L'avis des psychiatres manque sur la question de la légalisation du cannabis. Une enquête menée de Lyon dans toute la France - et primée - vient combler cette absence.
"Dans la littérature médicale, l'avis des psychiatres manquait sur la question. Or, il s'agit d'une profession très exposée aux consommateurs de cannabis." Psychiatre addictologue et responsable des unités d'addictologie du Groupement hospitalier Sud des HCL, au sein du Service universitaire d'addictologie de Lyon, Léa Leclerc mène une enquête, encore en cours, auprès de psychiatres diplômés. A ce jour sur les 400 professionnels interrogés, 77% sont favorables à la légalisation du cannabis à des fins médicales, quand 53% approuvent la légalisation à des fins récréatives.

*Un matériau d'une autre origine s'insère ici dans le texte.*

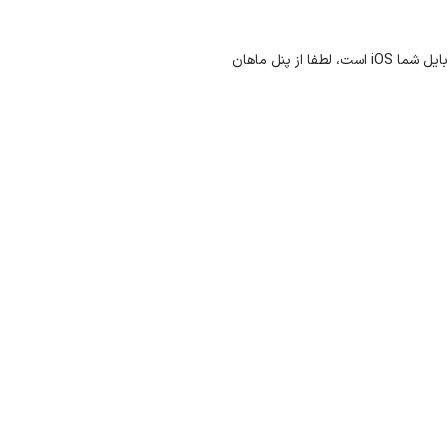
در حال حاضر اپلیکیشن ماهان نت من تنها برای سیستم عامل اندروید قابل استفاده است، در صورتیکه سیستم عامل موبایل شما iOS است، لطفا از پنل ماهان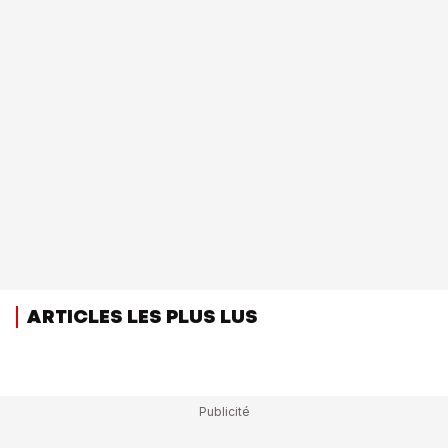
ARTICLES LES PLUS LUS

Prévention vs impacts sanitaires et sociaux
"Ce qui est intéressant, explique Léa Leclerc, c'est d'observer les raisons qu'ils invoquent. Les psychiatres favorables à la légalisation soutiennent que le système actuel, basé sur la répression, n'est pas satisfaisant, car il ne permet pas la prévention." En d'autres termes, le cannabis, substance illégale au regard de la loi, ne permet pas la prévention. Or, précise le Dr Leclerc dans son étude, les Français sont les premiers consommateurs en Europe et les populations vulnérables, les mineurs notamment, se retrouvent exposés à ce phénomène sans prévention. Quant aux psychiatres défavorables à toute légalisation, leur argumentation repose sur leur "crainte d’impacts sur la santé et les potentiels dommages sociétaux provoqués, comme l’augmentation des violences, des accidents de la route, du décrochage scolaire..."
Pour ce vaste travail d'enquête (toujours en cours), le Dr Léa Leclerc a été récompensé du "Prix de la meilleure communication orale" à L'Encéphale, le principal congrès de psychiatrie francophone, qui a réuni, du 19 au 21 janvier, plus de 4 000 psychiatres à Paris. Lors de son discours inaugural, le ministre de la Santé Olivier Véran avait promis que le fonds d’innovation organisationnelle en psychiatrie serait doté de 10 millions d’euros et l’appel à projet pour renforcer la psychiatrie de l’enfant et de l’adolescent sera doté de 20 millions d’euros.
Liens entre troubles psychiatriques et consommation de cannabis ?
Si, selon l'étude, 8 psychiatres sur 10 indiquent recevoir plusieurs consommateurs de cannabis par semaine, la question légitime est de savoir s'il existe un lien entre consommation de cannabis et troubles psychiatriques. Le débat reste ouvert. "Des études assez récentes montrent qu’il y a un impact du cannabis dans le développement de troubles psychotiques. Mais, à l’opposé, il n’y a pas eu de flambée de ces troubles dans les pays qui ont récemment légalisé le cannabis, comme le Canada, l’Uruguay ou les Etats-Unis. Nous ne pouvons pas être certains que les usagers rencontrés consomment à visée auto-thérapeutique du fait de troubles psychiatriques ou si c'est leur consommation de cannabis qui a engendré les troubles. Nous savons qu'il existe des vulnérabilités individuelles dans le développement des troubles psychotiques, qui peuvent être induits par le cannabis, mais qui n'est pas le seul facteur précipitant. Cette question est complexe, et c’est aussi pourquoi il nous apparaissait intéressant de réaliser une telle enquête, sans idée préconçue, auprès d’un panel très large de psychiatres."